Petersburg Public Library is looking to archive photos and other records of Native culture in the community. The grant-funded effort can help preserve images of local events and people through the state’s digital archive.

The library received a grant of just under $17,000 from the Institute for Museum and Library Services. The grant is for archiving photos, recordings, video or any evidence of Native Alaskan culture in Petersburg.

Librarian Tara Alcock said they’re looking for anything historical or present-day. “It doesn’t even have to be specific to cultural events. It could be any tribal member’s photos that they feel are important and they wanted preserved. Another thing I think that’s interesting about this project, for a short time we’ll have those items and scan them but then we’ll give them back to the families. So we only create a digital image which goes into the Alaska Digital Archives for preservation but the families retain the original.”

Leilani Kito photo from the Alaska Digital Archives

Leilani Kito photo from the Alaska Digital Archives

The University, libraries and museums around the state have partnered to compile historical and cultural resources on the Alaska Digital Archive website. Once a photo is up there it’s available for the world to see. Alcock said the Petersburg collection there is just beginning. “But I would encourage people who are interested in the project to go to the Alaska Digital Archive and look and see what other communities have done. I think it’s a pretty impressive archive and we’re really excited to have this opportunity to start to be a part of it.”

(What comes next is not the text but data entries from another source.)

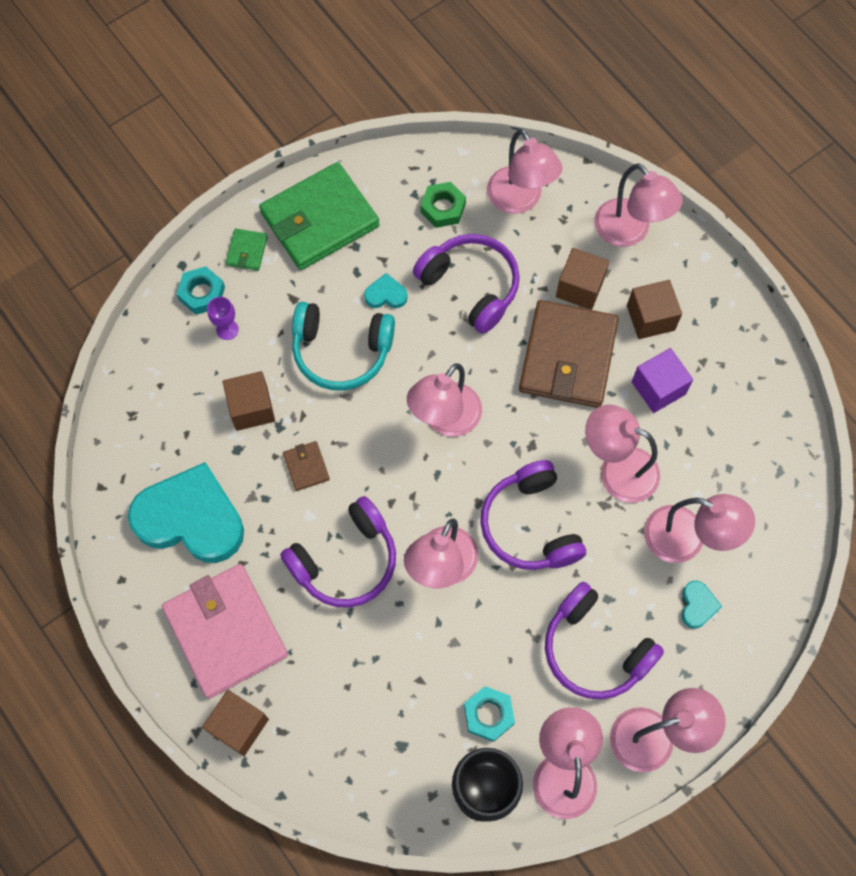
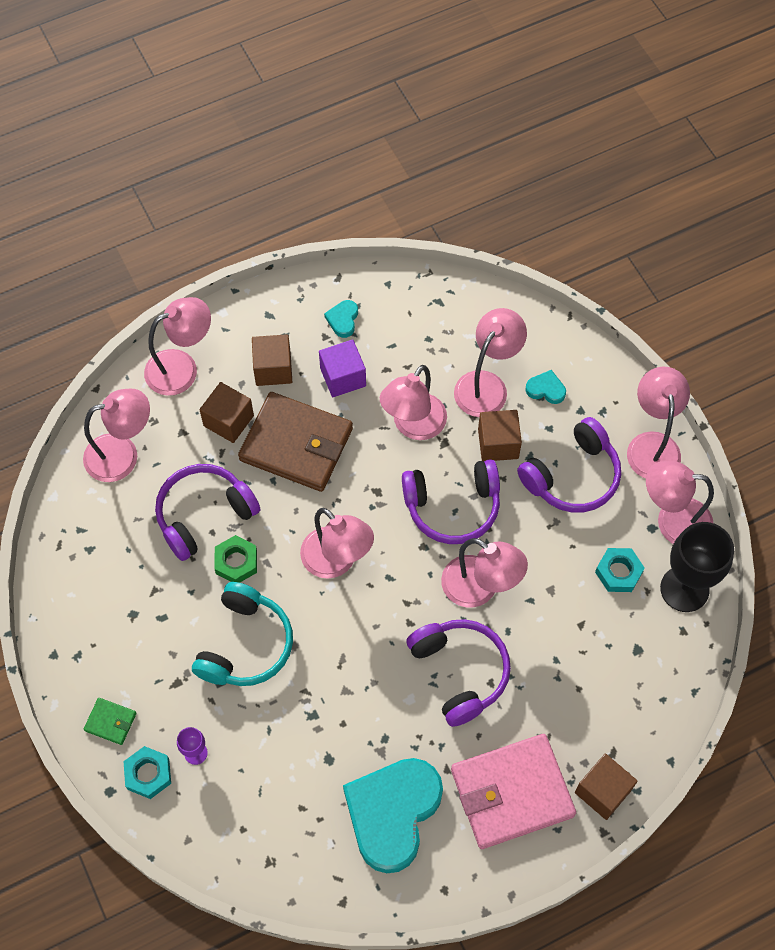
camera: 80 degrees left, 5 degrees down
brown cube [223,371,275,431] -> brown cube moved to [478,410,522,462]
green wallet [259,162,380,270] -> none
brown wallet [283,441,330,491] -> none
turquoise heart [364,273,408,308] -> turquoise heart moved to [324,300,358,338]
green nut [420,182,466,228] -> green nut moved to [214,535,257,583]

The recording of Native culture locally got started in January. Jessica Ieremia has been coordinating the project. “It’s really great because once we get to digitally archive these it allows access to a wide range of people in our community and also outside our community. So it’s a way for our library to become more culturally responsive to our community. And so it’s been a really fun project to be a part of.”

Ieremia said she’s had some fun conversations with people about their photos. “Where they get to really reminisce about family members that are no longer here or just events they got to take a part of. And it can be like catching their first fish, building a boat, having a birthday party, camping, or even going to fish camp with their family members when they were kids. And so we’ve got to have just really neat conversations about that. And I’ve just loved this project and going to people’s homes and talking with them and helping them to gather up photographs and come in here and scan them and get ‘em right back to em.”

Ieremia’s taken on a new role at the library so she’s handing over the project this summer to Mary Ellen Anderson. And Anderson is hoping more local people and families will consider submitting photos or recordings. “So I thought anyone who hasn’t had a chance or hasn’t already talked to Jess that we can’t think of, there might be people in the community who have things that we haven’t found yet.”